## [WORK TO COMPLETE]
Continue the account below of the first meeting of The Black Woman Is God project, starting right after its final sentence.

## [DOCUMENT SEGMENT]
The room was brimming with black women;

Each one buzzing slightly in her place.

They came in many shapes: from thick and large women to those who were tall like the continent that birthed them, some who were slender and some whose bodies wound beneath fabrics like hourglass. They came in many ages: the youngest body in the room was probably the young Autistic eight-year old girl who sat beside me drinking soup in her mother’s arms, while the eldest was a grandmother from New York (as I gathered from her accent that bit away the “r’s” in her words) that sat directly in front of me. They came in many shades: from the light caramel queens, to the freckled sisters with curly brown hair, to chocolate mamas with smiles on their lips, to the dark skinned goddesses who laughed heartily from the corners of the room and called Oakland home.

Karen Seneferu began the meeting by providing us all with a context on The Black Woman Is God project and exhibit. I gathered we had all received different introductions and she was aiming to even the playing field.

“This could be a global platform for us.” – Zakiya Harris

Karen introduced some of her main co-coordinators in this project, each of whom made their own individual pitch for participants to join their team, which included fundraising, documentation, marketing, design, and community partnerships, to name a few.

“I am one of the project documentarians responsible for creating a mini-documentary of the process and the exhibition. I am also working on a feature, radio feature. That will be for Women’s Month on KPFA radio.”

– Idris Hassan

group shot
Photo by Karen Seneferu

After the co-coordinators spoke, we went around in a circle with the promise of introducing ourselves briefly. However, in a room full of black people we quickly realized this was not naturally feasible. Ha! We laughed as we decided the need to have a timekeeper to enforce a one-minute speaking rule. Still, amongst and despite this humor, enormous amounts of respect was given to elders, allowing them to speak at length because their breath was valued. Young voices and spirits quickly expressed their excitement and honor to be a part of the project as well as their aspirations. It struck me as divine that many of their dreams and goals reflected the life paths these elders had already taken. It struck me that we were all in this room for a reason.

Here is a sampling of just a few introductions:

“I’m here to do all the things I could never do at the university.” – Tahora Pitman

“Mama Karen has been very influential on my journey to womanhood. [I’m working to] really reaffirming in these young girls, most of which will be African-American and Latina women of color, that the Black Woman and that women are God. We are born with all our eggs. We have everything we need from the gate.” – Jazz Monique Hudson

“Right now I’ve been thinking a lot about cosmic mirroring and mirroring people who are the same path as you. I’m figuring out ways in which that can help us inform what we should be doing with our own lives, talents and expressions. Specifically for people of color and talking about their interactions with Spirit, capturing Spirit, visualizing the Spirit, seeing the Spirit.” – Yetunde

“I’ve been thinking a lot about imagination.I’m really excited to hear what Black Women will say when the have the freedom to say what is deep in their hearts and not feel censored.” – Kris Evans

“I’ve been collecting Black Women’s stories for about a year and a half related work. Speaking of spirit, that is the only reason why I am here, no doubt about it. For all obstructions in my path, I shouldn’t be in this room. So thank you.” – Precious Stroud

“I am a messenger of the African Diaspora. I know there was a time when our ancestors came together and they prayed for us to be right here.” – Collette Helluja

Meeting One Group Picsmall

 

These introductions affected me greatly. I practiced how I would introduce myself at least three times and when my turn finally came I forgot everything I intended on saying. Rather, I explained that this project would be a part of my thesis and my aspirations as a writer, educator and healer. I called for elders and queer or trans* identified people to reach out to me as I wanted to represent them and share their intersectional stories

The meeting ended with a prayer. Sister Zakiya led us all as we held hands and lowered our gaze. She manifested the future of our efforts as a coalition working to represent The Black Woman As God and reminded us why we had all come to this gathering, what had brought us here.

## [RAW RECORDS]

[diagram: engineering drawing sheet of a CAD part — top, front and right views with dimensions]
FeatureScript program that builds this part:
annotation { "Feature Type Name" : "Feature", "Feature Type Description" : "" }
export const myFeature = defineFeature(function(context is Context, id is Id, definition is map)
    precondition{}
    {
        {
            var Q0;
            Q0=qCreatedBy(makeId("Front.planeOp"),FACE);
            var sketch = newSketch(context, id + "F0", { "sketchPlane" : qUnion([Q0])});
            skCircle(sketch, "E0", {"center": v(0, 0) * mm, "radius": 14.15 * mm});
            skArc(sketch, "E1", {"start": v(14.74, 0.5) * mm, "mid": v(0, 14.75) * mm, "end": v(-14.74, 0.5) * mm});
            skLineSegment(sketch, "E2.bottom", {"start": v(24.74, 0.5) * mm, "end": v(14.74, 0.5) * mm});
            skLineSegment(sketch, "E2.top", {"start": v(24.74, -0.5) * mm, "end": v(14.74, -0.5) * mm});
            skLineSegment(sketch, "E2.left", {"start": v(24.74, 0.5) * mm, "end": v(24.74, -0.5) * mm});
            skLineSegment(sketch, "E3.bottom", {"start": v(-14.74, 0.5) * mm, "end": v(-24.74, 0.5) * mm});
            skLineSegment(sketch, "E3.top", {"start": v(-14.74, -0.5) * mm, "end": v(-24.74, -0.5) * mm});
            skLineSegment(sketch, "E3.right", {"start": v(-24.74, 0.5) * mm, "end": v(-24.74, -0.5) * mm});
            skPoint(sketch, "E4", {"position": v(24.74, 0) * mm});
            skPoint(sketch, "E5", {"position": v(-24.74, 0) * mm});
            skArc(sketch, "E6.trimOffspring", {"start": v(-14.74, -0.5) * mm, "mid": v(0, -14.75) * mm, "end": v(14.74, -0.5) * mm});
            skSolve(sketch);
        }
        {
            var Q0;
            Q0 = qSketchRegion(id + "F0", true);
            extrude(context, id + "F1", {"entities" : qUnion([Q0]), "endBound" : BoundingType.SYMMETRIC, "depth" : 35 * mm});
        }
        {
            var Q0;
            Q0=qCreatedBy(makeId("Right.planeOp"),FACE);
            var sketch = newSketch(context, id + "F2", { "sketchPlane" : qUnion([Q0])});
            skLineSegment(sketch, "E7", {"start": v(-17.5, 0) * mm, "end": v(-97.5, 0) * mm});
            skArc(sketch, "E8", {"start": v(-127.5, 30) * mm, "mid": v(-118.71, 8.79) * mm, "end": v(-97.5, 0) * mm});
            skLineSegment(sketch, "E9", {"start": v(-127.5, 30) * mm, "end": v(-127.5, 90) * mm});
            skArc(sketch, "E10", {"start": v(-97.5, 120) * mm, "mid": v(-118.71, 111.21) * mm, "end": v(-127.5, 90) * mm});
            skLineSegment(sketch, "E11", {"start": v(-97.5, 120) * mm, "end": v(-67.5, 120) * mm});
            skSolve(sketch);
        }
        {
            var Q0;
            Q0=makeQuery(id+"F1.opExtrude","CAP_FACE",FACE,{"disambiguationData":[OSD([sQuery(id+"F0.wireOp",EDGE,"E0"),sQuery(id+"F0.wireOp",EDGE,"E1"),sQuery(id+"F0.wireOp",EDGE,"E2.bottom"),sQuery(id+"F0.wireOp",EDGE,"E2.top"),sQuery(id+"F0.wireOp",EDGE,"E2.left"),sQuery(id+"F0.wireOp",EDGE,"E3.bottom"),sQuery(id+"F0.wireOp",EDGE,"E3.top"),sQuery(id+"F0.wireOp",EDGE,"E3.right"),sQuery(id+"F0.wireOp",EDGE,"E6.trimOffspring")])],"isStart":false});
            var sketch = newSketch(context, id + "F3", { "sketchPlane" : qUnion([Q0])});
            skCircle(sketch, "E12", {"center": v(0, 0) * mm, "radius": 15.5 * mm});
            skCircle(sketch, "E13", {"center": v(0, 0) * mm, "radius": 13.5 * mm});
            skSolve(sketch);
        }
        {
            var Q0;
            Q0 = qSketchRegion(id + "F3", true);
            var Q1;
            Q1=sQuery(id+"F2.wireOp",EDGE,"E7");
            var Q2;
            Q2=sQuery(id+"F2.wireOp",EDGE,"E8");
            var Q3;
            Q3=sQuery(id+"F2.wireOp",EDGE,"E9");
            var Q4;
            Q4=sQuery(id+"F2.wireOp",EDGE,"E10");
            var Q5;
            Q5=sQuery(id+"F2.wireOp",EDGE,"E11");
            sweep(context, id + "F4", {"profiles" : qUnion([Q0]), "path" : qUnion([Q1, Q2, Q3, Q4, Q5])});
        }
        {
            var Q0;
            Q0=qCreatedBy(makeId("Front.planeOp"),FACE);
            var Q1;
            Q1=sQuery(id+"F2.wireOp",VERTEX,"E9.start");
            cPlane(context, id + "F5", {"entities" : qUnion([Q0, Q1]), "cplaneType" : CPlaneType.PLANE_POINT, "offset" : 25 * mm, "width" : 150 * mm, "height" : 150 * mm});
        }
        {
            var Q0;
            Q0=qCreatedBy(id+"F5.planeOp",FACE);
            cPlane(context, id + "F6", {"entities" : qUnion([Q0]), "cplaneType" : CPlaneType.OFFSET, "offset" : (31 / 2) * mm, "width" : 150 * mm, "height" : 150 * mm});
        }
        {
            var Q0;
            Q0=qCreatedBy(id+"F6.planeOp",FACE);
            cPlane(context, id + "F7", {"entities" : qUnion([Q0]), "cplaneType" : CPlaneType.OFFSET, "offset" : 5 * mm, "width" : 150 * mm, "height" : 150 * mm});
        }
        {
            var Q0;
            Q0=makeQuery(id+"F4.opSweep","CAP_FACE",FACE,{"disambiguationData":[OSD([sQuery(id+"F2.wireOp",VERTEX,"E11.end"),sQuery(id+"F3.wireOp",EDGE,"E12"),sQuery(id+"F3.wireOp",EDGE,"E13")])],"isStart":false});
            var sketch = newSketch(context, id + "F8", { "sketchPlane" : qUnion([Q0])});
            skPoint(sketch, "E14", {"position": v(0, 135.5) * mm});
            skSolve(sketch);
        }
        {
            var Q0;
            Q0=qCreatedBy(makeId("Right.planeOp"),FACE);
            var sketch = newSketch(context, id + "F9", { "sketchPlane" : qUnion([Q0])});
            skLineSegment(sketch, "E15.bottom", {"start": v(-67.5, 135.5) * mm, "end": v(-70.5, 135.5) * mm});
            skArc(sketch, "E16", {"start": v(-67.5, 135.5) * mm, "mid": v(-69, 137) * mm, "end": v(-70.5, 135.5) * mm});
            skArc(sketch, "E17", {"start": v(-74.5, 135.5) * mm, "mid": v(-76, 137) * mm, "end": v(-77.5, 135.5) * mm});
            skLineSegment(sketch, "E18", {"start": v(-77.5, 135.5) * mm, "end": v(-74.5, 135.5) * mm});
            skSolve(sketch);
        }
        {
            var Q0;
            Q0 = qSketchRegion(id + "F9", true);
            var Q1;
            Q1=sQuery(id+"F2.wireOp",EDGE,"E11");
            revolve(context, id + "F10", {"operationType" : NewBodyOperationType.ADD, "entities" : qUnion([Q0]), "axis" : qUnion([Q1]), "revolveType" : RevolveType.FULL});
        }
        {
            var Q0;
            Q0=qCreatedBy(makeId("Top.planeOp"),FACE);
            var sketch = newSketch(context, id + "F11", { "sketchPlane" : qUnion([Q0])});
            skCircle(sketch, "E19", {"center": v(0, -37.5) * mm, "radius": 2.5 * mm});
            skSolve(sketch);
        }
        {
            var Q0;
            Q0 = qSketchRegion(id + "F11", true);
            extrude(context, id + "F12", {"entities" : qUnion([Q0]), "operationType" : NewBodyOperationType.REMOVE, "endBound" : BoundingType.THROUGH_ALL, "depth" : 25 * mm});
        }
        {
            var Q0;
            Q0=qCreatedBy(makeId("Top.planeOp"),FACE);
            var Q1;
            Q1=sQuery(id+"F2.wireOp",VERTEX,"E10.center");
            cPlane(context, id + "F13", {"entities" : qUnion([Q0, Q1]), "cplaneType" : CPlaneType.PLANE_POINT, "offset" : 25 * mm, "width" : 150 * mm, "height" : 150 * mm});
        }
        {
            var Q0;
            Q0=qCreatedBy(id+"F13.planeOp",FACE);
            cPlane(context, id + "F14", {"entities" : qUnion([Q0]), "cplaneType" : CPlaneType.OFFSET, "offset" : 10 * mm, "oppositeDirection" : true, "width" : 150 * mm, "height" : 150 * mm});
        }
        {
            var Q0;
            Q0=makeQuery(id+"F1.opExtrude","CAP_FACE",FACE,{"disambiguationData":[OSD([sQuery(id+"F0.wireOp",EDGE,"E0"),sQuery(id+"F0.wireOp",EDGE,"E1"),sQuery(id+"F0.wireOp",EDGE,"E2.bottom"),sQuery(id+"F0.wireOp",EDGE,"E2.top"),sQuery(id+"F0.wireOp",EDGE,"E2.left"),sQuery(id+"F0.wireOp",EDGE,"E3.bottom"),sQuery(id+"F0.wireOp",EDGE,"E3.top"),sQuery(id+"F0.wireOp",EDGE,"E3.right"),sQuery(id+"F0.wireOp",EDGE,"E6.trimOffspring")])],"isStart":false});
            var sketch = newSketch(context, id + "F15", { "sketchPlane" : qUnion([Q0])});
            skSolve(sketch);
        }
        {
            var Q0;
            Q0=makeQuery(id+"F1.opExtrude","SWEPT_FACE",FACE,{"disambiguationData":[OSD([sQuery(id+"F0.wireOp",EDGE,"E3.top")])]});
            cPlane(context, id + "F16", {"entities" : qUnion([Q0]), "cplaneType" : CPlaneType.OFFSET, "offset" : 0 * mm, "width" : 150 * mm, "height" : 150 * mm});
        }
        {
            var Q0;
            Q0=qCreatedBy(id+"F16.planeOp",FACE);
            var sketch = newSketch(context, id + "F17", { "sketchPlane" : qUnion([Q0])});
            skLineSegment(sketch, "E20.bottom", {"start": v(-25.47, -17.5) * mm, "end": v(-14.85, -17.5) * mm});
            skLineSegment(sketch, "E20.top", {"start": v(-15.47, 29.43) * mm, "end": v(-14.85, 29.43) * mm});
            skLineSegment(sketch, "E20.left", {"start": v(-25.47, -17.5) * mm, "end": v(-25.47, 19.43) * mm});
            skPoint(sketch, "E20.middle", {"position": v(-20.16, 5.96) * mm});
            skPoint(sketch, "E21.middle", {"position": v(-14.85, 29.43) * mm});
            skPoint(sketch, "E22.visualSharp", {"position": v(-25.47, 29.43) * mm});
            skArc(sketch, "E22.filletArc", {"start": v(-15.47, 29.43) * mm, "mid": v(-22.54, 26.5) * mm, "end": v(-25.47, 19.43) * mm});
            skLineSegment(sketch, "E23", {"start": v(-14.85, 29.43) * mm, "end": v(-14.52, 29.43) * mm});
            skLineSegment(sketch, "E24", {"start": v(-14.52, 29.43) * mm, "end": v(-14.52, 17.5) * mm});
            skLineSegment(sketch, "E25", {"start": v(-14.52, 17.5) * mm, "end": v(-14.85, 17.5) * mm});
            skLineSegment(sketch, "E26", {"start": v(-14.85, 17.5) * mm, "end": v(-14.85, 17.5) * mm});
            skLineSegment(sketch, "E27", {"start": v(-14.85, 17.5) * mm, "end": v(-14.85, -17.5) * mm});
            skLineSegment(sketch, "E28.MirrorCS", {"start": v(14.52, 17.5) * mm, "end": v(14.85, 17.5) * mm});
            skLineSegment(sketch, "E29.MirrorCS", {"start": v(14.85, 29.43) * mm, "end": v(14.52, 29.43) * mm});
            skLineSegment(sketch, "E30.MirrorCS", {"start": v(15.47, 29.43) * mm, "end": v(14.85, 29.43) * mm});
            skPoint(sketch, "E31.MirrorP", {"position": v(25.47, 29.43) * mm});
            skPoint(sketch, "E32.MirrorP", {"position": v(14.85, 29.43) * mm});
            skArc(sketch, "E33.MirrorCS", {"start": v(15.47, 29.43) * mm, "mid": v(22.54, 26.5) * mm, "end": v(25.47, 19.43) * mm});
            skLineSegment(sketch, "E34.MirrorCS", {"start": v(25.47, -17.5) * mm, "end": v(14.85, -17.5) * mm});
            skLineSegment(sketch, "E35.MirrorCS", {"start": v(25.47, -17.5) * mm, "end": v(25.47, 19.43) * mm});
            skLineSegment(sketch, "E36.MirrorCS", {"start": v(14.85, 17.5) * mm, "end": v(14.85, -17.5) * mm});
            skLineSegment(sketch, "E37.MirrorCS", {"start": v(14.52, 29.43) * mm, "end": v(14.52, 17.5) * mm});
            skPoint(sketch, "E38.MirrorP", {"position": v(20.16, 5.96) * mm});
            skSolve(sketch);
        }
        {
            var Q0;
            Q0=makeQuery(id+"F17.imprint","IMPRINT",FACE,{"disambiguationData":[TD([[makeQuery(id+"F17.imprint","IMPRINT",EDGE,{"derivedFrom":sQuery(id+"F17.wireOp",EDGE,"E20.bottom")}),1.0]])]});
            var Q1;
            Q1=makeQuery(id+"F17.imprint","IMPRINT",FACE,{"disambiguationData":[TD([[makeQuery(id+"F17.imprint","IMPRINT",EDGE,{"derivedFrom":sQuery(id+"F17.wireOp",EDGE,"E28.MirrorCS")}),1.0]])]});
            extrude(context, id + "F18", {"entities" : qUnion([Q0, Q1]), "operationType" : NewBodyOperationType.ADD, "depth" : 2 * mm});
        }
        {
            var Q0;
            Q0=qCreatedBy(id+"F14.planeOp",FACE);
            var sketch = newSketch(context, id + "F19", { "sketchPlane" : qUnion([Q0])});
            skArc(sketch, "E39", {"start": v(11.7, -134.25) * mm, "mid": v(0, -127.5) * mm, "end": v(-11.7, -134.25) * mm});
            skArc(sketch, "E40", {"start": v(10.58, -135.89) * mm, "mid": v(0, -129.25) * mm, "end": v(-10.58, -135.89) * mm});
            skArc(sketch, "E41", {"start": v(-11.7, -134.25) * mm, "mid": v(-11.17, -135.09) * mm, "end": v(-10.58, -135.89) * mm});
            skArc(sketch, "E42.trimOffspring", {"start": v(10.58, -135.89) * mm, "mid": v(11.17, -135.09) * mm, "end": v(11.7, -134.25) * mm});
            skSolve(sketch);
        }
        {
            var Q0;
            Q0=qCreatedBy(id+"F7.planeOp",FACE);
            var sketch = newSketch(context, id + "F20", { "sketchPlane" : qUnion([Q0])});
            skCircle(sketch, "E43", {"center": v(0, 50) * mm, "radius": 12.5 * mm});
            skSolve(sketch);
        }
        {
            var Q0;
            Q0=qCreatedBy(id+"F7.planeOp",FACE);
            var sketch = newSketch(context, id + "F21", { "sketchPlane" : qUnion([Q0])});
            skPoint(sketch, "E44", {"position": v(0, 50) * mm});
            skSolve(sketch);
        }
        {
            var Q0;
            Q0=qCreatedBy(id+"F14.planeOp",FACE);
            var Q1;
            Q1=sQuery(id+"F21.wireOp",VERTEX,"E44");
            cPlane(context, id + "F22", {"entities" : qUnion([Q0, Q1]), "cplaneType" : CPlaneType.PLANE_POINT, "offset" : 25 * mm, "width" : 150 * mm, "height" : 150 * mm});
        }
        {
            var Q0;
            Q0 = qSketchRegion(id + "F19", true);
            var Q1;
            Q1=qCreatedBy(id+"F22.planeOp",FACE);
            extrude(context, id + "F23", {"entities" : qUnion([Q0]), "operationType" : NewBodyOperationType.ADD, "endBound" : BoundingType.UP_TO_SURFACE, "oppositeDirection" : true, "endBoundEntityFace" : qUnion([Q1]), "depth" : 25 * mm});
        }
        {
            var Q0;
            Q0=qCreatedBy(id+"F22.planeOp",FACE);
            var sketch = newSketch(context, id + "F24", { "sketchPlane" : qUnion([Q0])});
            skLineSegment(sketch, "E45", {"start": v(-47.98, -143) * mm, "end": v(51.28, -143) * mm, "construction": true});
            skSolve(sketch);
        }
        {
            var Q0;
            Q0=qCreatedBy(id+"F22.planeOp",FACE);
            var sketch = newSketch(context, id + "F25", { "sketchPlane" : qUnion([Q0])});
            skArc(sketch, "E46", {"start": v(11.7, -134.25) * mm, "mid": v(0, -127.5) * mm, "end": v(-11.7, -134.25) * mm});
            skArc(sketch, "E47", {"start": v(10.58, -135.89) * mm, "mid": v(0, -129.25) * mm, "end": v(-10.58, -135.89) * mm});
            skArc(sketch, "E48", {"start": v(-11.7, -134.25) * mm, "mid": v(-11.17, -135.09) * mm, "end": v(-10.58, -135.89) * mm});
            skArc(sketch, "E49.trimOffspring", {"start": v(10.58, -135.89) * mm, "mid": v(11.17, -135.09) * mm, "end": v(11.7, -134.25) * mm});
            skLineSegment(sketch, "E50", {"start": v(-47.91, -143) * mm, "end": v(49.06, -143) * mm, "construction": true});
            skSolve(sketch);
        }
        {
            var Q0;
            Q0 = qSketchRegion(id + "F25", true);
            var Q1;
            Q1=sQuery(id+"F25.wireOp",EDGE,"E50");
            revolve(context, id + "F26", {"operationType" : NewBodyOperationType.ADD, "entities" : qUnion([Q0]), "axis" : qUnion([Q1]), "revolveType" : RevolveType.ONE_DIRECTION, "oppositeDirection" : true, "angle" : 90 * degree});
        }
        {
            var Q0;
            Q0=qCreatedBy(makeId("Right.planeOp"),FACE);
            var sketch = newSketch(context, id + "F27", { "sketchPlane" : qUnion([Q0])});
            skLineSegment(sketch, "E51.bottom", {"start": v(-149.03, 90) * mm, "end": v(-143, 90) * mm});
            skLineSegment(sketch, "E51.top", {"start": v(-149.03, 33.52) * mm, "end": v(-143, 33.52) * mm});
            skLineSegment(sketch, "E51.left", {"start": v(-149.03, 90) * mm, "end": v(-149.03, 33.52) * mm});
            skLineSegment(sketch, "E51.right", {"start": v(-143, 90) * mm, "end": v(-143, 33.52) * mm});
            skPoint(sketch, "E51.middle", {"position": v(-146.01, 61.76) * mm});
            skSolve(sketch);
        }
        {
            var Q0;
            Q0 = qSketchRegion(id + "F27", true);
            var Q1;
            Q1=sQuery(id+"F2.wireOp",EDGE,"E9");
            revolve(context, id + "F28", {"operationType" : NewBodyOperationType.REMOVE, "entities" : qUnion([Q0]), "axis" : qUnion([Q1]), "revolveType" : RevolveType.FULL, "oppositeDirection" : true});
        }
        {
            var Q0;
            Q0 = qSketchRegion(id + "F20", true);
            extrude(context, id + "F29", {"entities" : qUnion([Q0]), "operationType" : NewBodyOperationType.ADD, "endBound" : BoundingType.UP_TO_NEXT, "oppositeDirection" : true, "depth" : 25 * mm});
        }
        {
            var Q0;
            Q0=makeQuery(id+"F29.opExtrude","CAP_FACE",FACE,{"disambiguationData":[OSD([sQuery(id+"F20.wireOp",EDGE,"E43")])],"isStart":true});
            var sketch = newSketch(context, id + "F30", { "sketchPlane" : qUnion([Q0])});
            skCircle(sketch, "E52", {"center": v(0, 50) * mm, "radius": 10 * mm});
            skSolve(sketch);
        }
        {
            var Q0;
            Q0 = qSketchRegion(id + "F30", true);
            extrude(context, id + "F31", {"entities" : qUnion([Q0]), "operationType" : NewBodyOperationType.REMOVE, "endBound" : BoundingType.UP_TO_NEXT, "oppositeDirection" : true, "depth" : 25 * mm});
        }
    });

## [RESULT OF THIS EXERCISE]
“Everybody take a deep breath in. Exhale out. Again. Exhale out. Last time, breathe in. Exhale out with a sigh. Ahhhh. Releasing. Knowing that the first being that walked on this planet came in each and every one of our image. We are the absolute beginning; there will be no end that we are not a part of. We are standing on the shoulder of all of our ancestors who have prayed this exact moment into existence. We know just by the fact we are touching and agreeing that this project is already done; this project is already blessed. Yes. Not only have our ancestors blessed this, the orishas have blessed this, the spirit guides have blessed this, the fire has blessed this, the wind has blessed this, the water has blessed this, the plant-animals, our star brothers and sisters, each and every part of the cosmos.

We are holding this creative power in our wombs, as black women, understanding that we are in the midst of the greatest shift that we have ever realized on the planet. The healing, it will be ushered in by black women, but not black women that are shouldering the burdens of humanity but heal them as we heal ourselves, by holding one another and looking each other in the eye, bringing our gifts together like never before, in complete, unapologetic, boldness. So we seal this knowing that it is already done, knowing that there is no way all of these women could not gather in this room and there not be ripples that will be felt throughout the area, this country, throughout the world. Mhmm! Our sisters all around the world are feeling our presence. We are heading a call that came from deep within our wombs; each and every one of us was called forward and we looked up and found each other. We will continue to find our sisters and our brothers; knowing that we are the ones we have been waiting for. Ase!”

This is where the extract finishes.